■ ACTIVITY ■
For the data below, give again exactly the lines from the one containing "Oerlikon Metco Europe GmbH" through the one containing "Originální celopotisk", both ends included, and no others.

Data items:

☆ ☆ ☆

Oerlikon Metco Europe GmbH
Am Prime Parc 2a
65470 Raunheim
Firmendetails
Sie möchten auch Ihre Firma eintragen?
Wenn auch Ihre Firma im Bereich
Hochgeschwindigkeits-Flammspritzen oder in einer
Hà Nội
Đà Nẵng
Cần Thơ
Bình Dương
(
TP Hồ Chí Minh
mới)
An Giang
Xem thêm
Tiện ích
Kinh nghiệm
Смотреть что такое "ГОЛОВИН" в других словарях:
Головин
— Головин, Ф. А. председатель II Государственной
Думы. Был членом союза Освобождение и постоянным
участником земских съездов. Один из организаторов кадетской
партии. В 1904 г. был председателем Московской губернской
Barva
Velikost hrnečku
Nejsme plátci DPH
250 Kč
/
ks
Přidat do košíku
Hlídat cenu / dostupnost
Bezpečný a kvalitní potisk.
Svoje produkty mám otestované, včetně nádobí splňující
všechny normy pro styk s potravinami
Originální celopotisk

☆ ☆ ☆

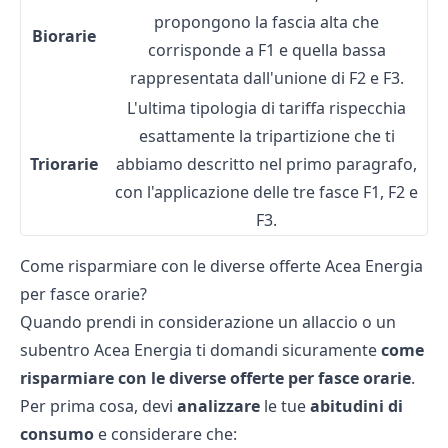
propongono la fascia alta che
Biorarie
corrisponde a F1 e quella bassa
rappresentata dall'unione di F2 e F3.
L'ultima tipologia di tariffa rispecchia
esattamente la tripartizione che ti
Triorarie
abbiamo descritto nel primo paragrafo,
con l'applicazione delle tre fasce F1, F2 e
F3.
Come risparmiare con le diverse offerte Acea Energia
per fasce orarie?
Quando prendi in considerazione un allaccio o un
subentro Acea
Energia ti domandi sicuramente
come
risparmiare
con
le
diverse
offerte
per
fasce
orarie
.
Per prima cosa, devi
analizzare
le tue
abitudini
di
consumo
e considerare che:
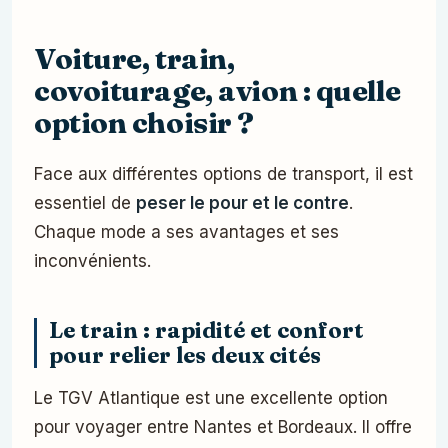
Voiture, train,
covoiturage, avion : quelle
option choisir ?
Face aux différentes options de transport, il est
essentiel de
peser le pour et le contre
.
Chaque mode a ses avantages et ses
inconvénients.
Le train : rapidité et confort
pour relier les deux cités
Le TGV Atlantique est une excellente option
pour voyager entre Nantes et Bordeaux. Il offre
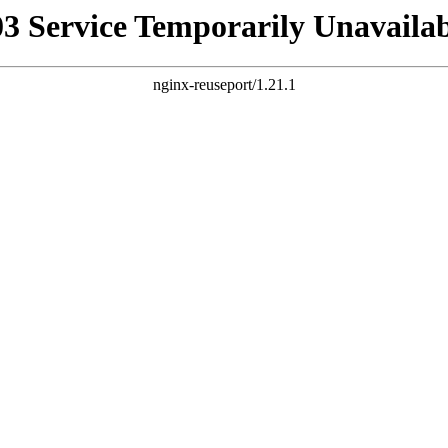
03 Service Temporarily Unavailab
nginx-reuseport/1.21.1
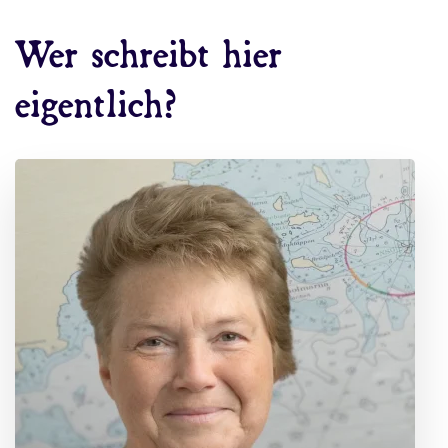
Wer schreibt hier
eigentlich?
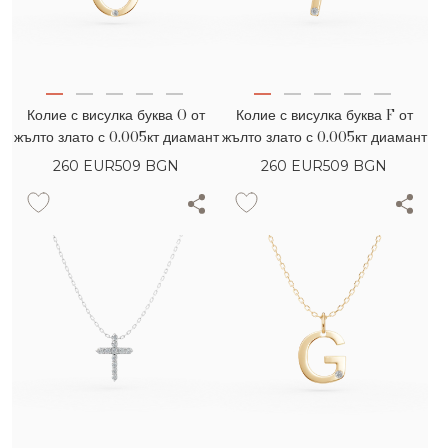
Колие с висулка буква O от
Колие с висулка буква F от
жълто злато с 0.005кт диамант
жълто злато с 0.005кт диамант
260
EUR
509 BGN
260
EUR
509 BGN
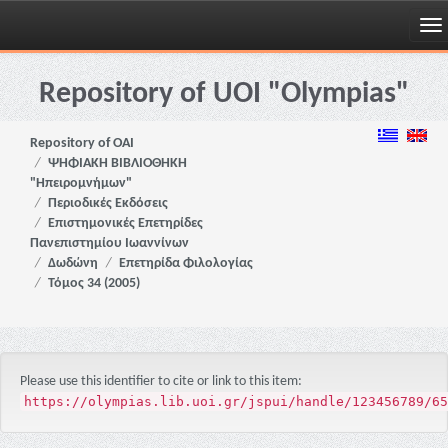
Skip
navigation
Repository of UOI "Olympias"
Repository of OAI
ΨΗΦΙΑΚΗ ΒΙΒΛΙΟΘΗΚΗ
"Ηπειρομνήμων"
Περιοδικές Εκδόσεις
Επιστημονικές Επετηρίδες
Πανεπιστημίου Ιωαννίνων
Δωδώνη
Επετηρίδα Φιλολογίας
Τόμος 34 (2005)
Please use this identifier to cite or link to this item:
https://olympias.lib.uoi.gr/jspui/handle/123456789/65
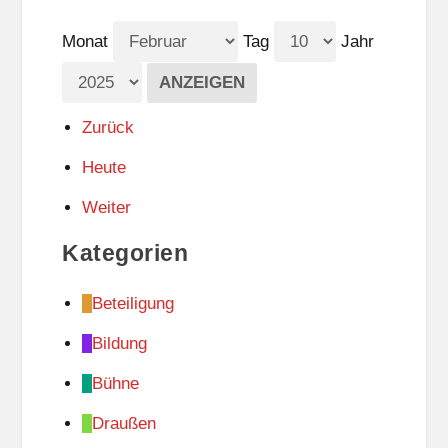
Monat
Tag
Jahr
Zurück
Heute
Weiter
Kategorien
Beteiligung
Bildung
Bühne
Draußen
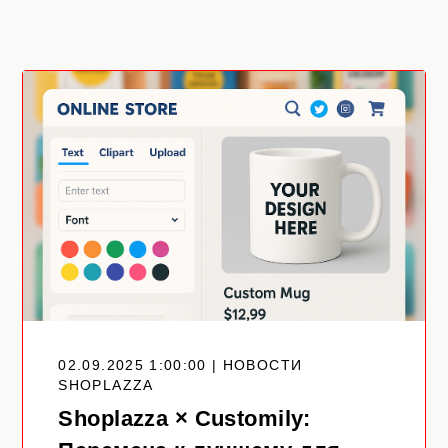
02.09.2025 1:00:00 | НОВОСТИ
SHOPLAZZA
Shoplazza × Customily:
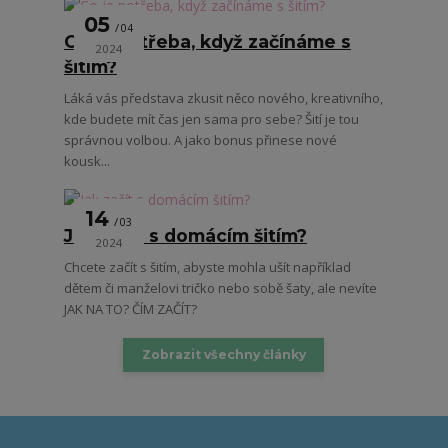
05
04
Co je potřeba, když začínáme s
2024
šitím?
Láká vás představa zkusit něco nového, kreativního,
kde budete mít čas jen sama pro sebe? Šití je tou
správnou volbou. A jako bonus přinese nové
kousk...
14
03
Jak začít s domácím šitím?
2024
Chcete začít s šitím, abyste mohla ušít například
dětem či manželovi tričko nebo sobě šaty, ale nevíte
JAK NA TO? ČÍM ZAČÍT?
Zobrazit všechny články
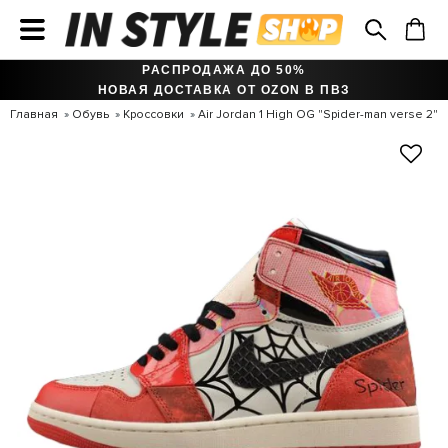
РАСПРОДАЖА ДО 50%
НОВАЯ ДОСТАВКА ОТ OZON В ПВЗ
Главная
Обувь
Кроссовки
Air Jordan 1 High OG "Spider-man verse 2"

☆ ☆ ☆

■ TASK RESULT ■
Oerlikon Metco Europe GmbH
Am Prime Parc 2a
65470 Raunheim
Firmendetails
Sie möchten auch Ihre Firma eintragen?
Wenn auch Ihre Firma im Bereich
Hochgeschwindigkeits-Flammspritzen oder in einer
Hà Nội
Đà Nẵng
Cần Thơ
Bình Dương
(
TP Hồ Chí Minh
mới)
An Giang
Xem thêm
Tiện ích
Kinh nghiệm
Смотреть что такое "ГОЛОВИН" в других словарях:
Головин
— Головин, Ф. А. председатель II Государственной
Думы. Был членом союза Освобождение и постоянным
участником земских съездов. Один из организаторов кадетской
партии. В 1904 г. был председателем Московской губернской
Barva
Velikost hrnečku
Nejsme plátci DPH
250 Kč
/
ks
Přidat do košíku
Hlídat cenu / dostupnost
Bezpečný a kvalitní potisk.
Svoje produkty mám otestované, včetně nádobí splňující
všechny normy pro styk s potravinami
Originální celopotisk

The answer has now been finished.